After some coffee
I have seen that you are NOT talking about the dot product (which I assumed and talk about below - I will still leave this for others), but about the component-wise multiplication. I don't think that one has a name in math; I don't know of any major use in math either. It has no real significance (besides some programming tricks) nor geometric meaning that I know of. You are correct in thinking that the dot product is closer to usual multiplication than component-wise multiplication.

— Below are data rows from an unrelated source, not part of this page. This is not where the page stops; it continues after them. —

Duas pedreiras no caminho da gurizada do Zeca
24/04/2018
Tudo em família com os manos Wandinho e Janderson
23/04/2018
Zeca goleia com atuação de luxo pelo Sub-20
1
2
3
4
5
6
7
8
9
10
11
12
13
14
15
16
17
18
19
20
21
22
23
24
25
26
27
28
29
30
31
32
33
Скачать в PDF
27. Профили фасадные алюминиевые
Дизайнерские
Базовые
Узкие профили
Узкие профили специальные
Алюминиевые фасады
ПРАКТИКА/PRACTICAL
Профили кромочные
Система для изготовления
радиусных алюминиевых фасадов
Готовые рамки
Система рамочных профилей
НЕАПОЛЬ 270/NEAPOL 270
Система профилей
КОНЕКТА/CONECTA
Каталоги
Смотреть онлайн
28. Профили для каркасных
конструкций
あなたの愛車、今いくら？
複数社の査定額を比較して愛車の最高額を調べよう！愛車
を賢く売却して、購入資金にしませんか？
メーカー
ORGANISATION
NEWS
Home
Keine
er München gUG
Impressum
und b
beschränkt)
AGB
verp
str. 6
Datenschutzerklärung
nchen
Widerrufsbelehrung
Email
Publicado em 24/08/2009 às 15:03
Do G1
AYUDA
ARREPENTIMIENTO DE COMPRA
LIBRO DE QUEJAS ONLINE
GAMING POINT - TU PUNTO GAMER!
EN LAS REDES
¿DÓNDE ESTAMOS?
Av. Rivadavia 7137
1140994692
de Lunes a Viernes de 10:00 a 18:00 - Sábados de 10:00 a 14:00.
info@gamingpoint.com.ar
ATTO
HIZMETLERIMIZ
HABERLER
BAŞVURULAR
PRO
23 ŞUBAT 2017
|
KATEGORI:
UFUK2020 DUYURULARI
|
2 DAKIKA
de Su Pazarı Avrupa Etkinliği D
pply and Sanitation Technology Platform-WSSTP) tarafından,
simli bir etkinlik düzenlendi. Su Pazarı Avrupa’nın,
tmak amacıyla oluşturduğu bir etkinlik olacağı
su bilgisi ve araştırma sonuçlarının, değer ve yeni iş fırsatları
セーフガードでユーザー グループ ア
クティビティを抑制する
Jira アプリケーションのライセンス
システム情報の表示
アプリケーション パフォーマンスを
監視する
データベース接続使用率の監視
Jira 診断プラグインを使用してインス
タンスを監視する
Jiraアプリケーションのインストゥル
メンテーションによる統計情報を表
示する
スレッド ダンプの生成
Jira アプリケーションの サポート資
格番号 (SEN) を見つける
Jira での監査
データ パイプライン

This is the dot/scalar product: <a,b> = a_1 * b_1 + a_2 * b_2 + a_3 * b_3, where a = (a_1, a_2, a_3) and b = (b_1, b_2, b_3).
If you take normalized vectors, i.e. vectors of length 1, and compute the dot product, it gives you a sense of how parallel they are: the dot product gives you the cosine of the angle between two vectors (|a| = length of a):
<a,b> = |a| * |b| * cos(angle(a,b)).
Most of the time mathematicians write a * b as a multiplication and mean <a,b>; usually it is clear from context what operation should be performed.
In math the dot product is often used to split a vector a into components parallel to a vector b (dot product = 1) and orthogonal to b (dot product = 0) to compute projections of vectors onto lines or planes. This is also the reason the dot product can be used in lighting computations: Somewhere in there it contains the angle between the light ray and the surface normal, which gives you the direction of the reflected light ray.
To summarize: dot(a,b) = how parallel are a and b?, component-wise multiplication a * b is not much more than scaling each component of a individually. The notation a * b for component-wise multiplication is a mostly 3d graphics/programming thing. I believe it stems from SSE and similar instruction sets.